IT was the speech of a lifetime by a man who was no orator, and it signalled the beginning of the end for the premiership of Margaret Thatcher.
When Sir Geoffrey Howe, who died at the weekend aged 88, rose to his feet on November 13, 1990, no one, but no one, had a clue what was going to happen next. Even 25 years later, I can recall the growing shock that went round the room of (mainly Labour) jaw-dropping councillors I was with.
It is often forgotten that the issue which provoked Howe’s resignation was Britain’s entry into the exchange rate mechanism of the European Monetary System – forerunner of the Eurozone. The Europhiles in the Tory party wanted it, the Eurosceptics did not, and Thatcher was increasingly siding with them – her “No, No, No” comment was by then infamous.
Surely Howe, famously the “dead sheep” of the Commons, would content himself merely with a sly dig at the Great She-Elephant, as Denis Healey had so memorably nicknamed Thatcher.
Not a bit of it. After a few reminders of his remarkably lengthy service in Government, he moved to the nub of the matter – Britain’s place in Europe and the need to be in Europe to argue for change.
Howe said: “It is crucially important that we should conduct those arguments upon the basis of a clear understanding of the true relationship between this country, the community and our community partners.
“And it is here, I fear, that my right honourable friend the Prime Minister increasingly risks leading herself and others astray in matters of substance as well as of style.”
Ouch.

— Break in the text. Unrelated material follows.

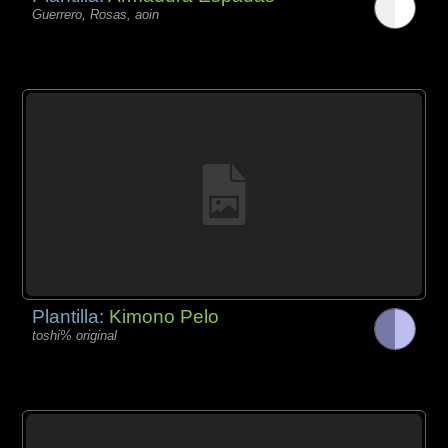
Guerrero, Rosas, aoin
Plantilla:
Kimono Pelo
toshi% original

What a dig at the Leaderene ...
He went on: “We commit a serious error if we think always in terms of ‘surrendering’ sovereignty and seek to stand pat for all time on a given deal – by proclaiming, as my right honourable friend the Prime Minister did two weeks ago, that we have ‘surrendered enough’.”
He was only just hitting his stride, but Thatcher was already sitting stone-faced and shaking with anger. As she recalled in her memoirs, his speech was “cool, forensic, light at points and poisonous”.
It was a lot more dangerous than that. A few days previously Thatcher had used a cricketing metaphor in her defence of her stance on Europe.
Howe hit her for six as he described her habit of dealing with Europe by sledging: “It is rather like sending your opening batsmen to the crease only for them to find, the moment the first balls are bowled, that their bats have been broken before the game by the team captain.”
On he went: “The tragedy is – and it is for me personally, for my party, for our whole people and for my right honourable friend herself, a very real tragedy – that the Prime Minister’s perceived attitude towards Europe is running increasingly serious risks for the future of our nation.”
After 18 minutes of this of very polite savagery came the coup de grace: “The time has come for others to consider their own response to the tragic conflict of loyalties with which I have myself wrestled for perhaps too long.”
Michael Heseltine considered overnight then launched his leadership bid. Thatcher was gone from No 10 in weeks.
Howe’s death on the weekend that David Cameron stated his four demands for staying in Europe is replete with irony, for many of those criticisms of Thatcher might apply now to Cameron and his attitude to the euro, refugees and greater integration, among other European matters.
Perhaps a dead sheep will yet come back to savage a Prime Minister who really doesn’t know what to do about his party and Europe.